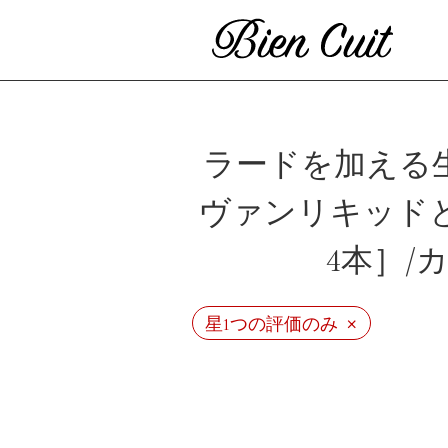
ラードを加える
ヴァンリキッド
4本］/
×
星1つの評価のみ
ビ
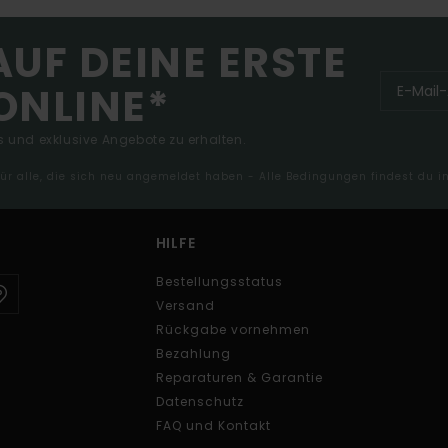
AUF DEINE ERSTE
ONLINE*
 und exklusive Angebote zu erhalten.
 für alle, die sich neu angemeldet haben - Alle Bedingungen findest du 
HILFE
Bestellungsstatus
Versand
Rückgabe vornehmen
Bezahlung
Reparaturen & Garantie
Datenschutz
FAQ und Kontakt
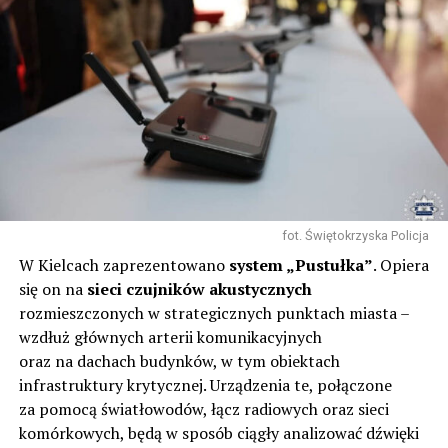
fot. Świętokrzyska Policja
W Kielcach zaprezentowano
system „Pustułka”
. Opiera
się on na
sieci czujników akustycznych
rozmieszczonych w strategicznych punktach miasta –
wzdłuż głównych arterii komunikacyjnych
oraz na dachach budynków, w tym obiektach
infrastruktury krytycznej. Urządzenia te, połączone
za pomocą światłowodów, łącz radiowych oraz sieci
komórkowych, będą w sposób ciągły analizować dźwięki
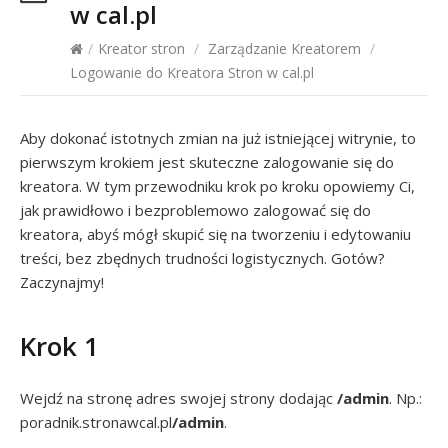
w cal.pl
/
Kreator stron
/
Zarządzanie Kreatorem
/
Logowanie do Kreatora Stron w cal.pl
Aby dokonać istotnych zmian na już istniejącej witrynie, to
pierwszym krokiem jest skuteczne zalogowanie się do
kreatora. W tym przewodniku krok po kroku opowiemy Ci,
jak prawidłowo i bezproblemowo zalogować się do
kreatora, abyś mógł skupić się na tworzeniu i edytowaniu
treści, bez zbędnych trudności logistycznych. Gotów?
Zaczynajmy!
Krok 1
Wejdź na stronę adres swojej strony dodając
/admin
. Np.:
poradnik.stronawcal.pl
/admin
.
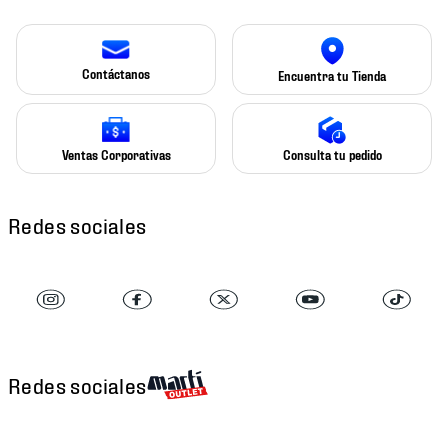
Contáctanos
Encuentra tu Tienda
Ventas Corporativas
Consulta tu pedido
Redes sociales
Redes sociales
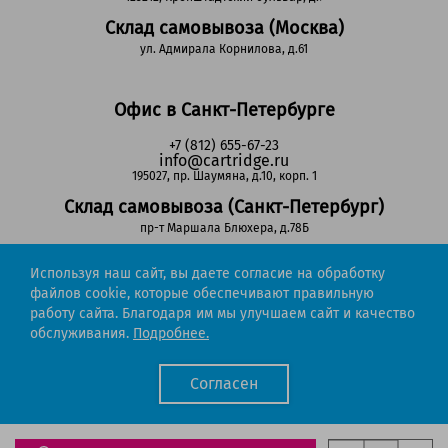
Склад самовывоза (Москва)
ул. Адмирала Корнилова, д.61
Офис в Санкт-Петербурге
+7 (812) 655-67-23
info@cartridge.ru
195027, пр. Шаумяна, д.10, корп. 1
Склад самовывоза (Санкт-Петербург)
пр-т Маршала Блюхера, д.78Б
Используя наш сайт, вы даете согласие на обработку
Регионы РФ
файлов cookie, которые обеспечивают правильную
работу сайта. Благодаря им мы улучшаем сайт и качество
8-800-302-51-53
обслуживания.
Подробнее.
(звонок бесплатный)
info@cartridge.ru
Согласен
Cartridge.ru 2012-2026. Все права защищены
Политика конфиденциальности
Мы работаем с порталом поставщиков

══════════

To do: An exact copy of the records above is needed, with the pictures removed.

Solved problem:
ラードを加える
ヴァンリキッド
4本］/
×
星1つの評価のみ
ビ
AUF DEINE ERSTE
ONLINE*
 und exklusive Angebote zu erhalten.
 für alle, die sich neu angemeldet haben - Alle Bedingungen findest du 
HILFE
Bestellungsstatus
Versand
Rückgabe vornehmen
Bezahlung
Reparaturen & Garantie
Datenschutz
FAQ und Kontakt
fot. Świętokrzyska Policja
W Kielcach zaprezentowano
system „Pustułka”
. Opiera
się on na
sieci czujników akustycznych
rozmieszczonych w strategicznych punktach miasta –
wzdłuż głównych arterii komunikacyjnych
oraz na dachach budynków, w tym obiektach
infrastruktury krytycznej. Urządzenia te, połączone
za pomocą światłowodów, łącz radiowych oraz sieci
komórkowych, będą w sposób ciągły analizować dźwięki
w cal.pl
/
Kreator stron
/
Zarządzanie Kreatorem
/
Logowanie do Kreatora Stron w cal.pl
Aby dokonać istotnych zmian na już istniejącej witrynie, to
pierwszym krokiem jest skuteczne zalogowanie się do
kreatora. W tym przewodniku krok po kroku opowiemy Ci,
jak prawidłowo i bezproblemowo zalogować się do
kreatora, abyś mógł skupić się na tworzeniu i edytowaniu
treści, bez zbędnych trudności logistycznych. Gotów?
Zaczynajmy!
Krok 1
Wejdź na stronę adres swojej strony dodając
/admin
. Np.:
poradnik.stronawcal.pl
/admin
.
Contáctanos
Encuentra tu Tienda
Ventas Corporativas
Consulta tu pedido
Redes sociales
Redes sociales
Склад самовывоза (Москва)
ул. Адмирала Корнилова, д.61
Офис в Санкт-Петербурге
+7 (812) 655-67-23
info@cartridge.ru
195027, пр. Шаумяна, д.10, корп. 1
Склад самовывоза (Санкт-Петербург)
пр-т Маршала Блюхера, д.78Б
Используя наш сайт, вы даете согласие на обработку
Регионы РФ
файлов cookie, которые обеспечивают правильную
работу сайта. Благодаря им мы улучшаем сайт и качество
8-800-302-51-53
обслуживания.
Подробнее.
(звонок бесплатный)
info@cartridge.ru
Согласен
Cartridge.ru 2012-2026. Все права защищены
Политика конфиденциальности
Мы работаем с порталом поставщиков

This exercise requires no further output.